As part of the normalization process, we identified a long list of attributes where we would be able to compare 1:1 across all the prospects we had tracked. We started with a long list of attributes (over 100) and whittled it down to just 47 that we ended up using in our final model.  There is a huge amount of testing that goes into attribute selection and we found out the optimal number of attributes to maximize results was this combination of 47. There is a good chance this number will drop even more over time as we continue to improve our approach. 

A few of the examples of the attributes we used:

  • Viewed Floorplans After Pricing
  • Number of Visits
  • Return Visit
  • Community Cost
  • Time of Day Lead Reached Out
  • Device

Machine Learning Process


Once the data was normalized, we split it into a training set and a validation set so we could evaluate our accuracy. The training set builds the model, and the validation set verifies the model’s accuracy (the results from the previous post is the training and validation set). 

We selected different combinations of attributes and let the machine learning model figure out how to weight each attribute, so we would have the highest accuracy in our prediction. We added and removed attributes and reran this process hundreds of times to figure out the best combination of model and attribute list.

The diagram below does a good job showing how this process works at a high level:



Scoring and Results

In the end, the best performing approach was a combination of two models running synchronously. If we predict someone will move in, and they don’t, the cost is low. If we predict someone won’t move in, but they do, that is an extremely expensive mistake. So for the purposes of this project, we optimized for making sure there were no False Negatives, that is someone who is likely to move in, but we predict it as unlikely.

The way the score from the model works is to assign a score from 0-100 to each lead. 51% of leads scored less than 20, and that represents just 3% of all move-ins. 82% of leads scored less than 61 and that represents just 24% of all move-ins.  Leads with a score of 90+ have a 22% lead-to-move-in conversion rate. 

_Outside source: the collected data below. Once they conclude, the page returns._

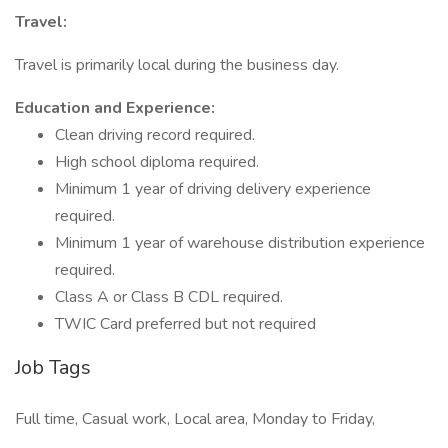
Travel:
Travel is primarily local during the business day.
Education and Experience:
Clean driving record required.
High school diploma required.
Minimum 1 year of driving delivery experience
required.
Minimum 1 year of warehouse distribution experience
required.
Class A or Class B CDL required.
TWIC Card preferred but not required
Job Tags
Full time, Casual work, Local area, Monday to Friday,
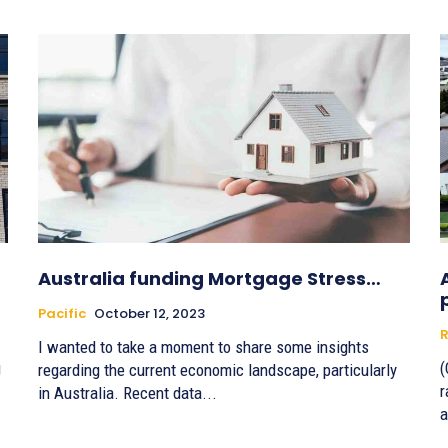
Australia funding Mortgage Stress…
Pacific
October 12, 2023
R
I wanted to take a moment to share some insights
g
(
regarding the current economic landscape, particularly
r
in Australia. Recent data...
a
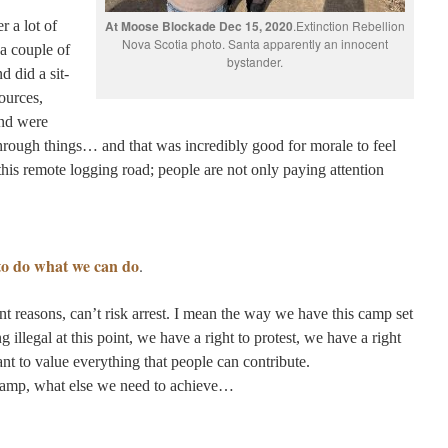
 a lot of
At Moose Blockade Dec 15, 2020
.Extinction Rebellion
Nova Scotia photo. Santa apparently an innocent
 a couple of
bystander.
d did a sit-
ources,
and were
rough things… and that was incredibly good for morale to feel
n this remote logging road; people are not only paying attention
 to do what we can do
.
nt reasons, can’t risk arrest. I mean the way we have this camp set
 illegal at this point, we have a right to protest, we have a right
nt to value everything that people can contribute.
Camp, what else we need to achieve…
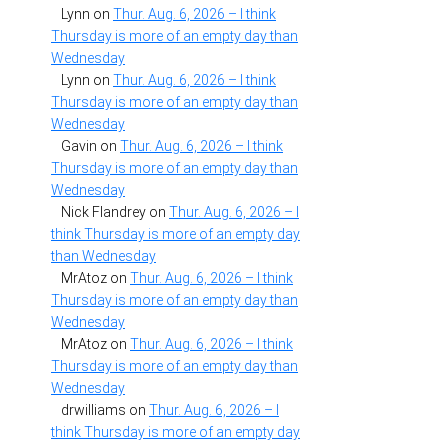
Lynn
on
Thur. Aug. 6, 2026 – I think
Thursday is more of an empty day than
Wednesday
Lynn
on
Thur. Aug. 6, 2026 – I think
Thursday is more of an empty day than
Wednesday
Gavin
on
Thur. Aug. 6, 2026 – I think
Thursday is more of an empty day than
Wednesday
Nick Flandrey
on
Thur. Aug. 6, 2026 – I
think Thursday is more of an empty day
than Wednesday
MrAtoz
on
Thur. Aug. 6, 2026 – I think
Thursday is more of an empty day than
Wednesday
MrAtoz
on
Thur. Aug. 6, 2026 – I think
Thursday is more of an empty day than
Wednesday
drwilliams
on
Thur. Aug. 6, 2026 – I
think Thursday is more of an empty day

If you read our previous post you have likely seen the results already, but here they are again:

Closing Thoughts

Further's expertise and data is focused on sales and marketing, but this kind of approach to predicting performance can be used in many different functions across senior living. As senior living organizations build out more robust data lakes and invest in analytics, there will be more and more opportunities to leverage machine learning to drive performance.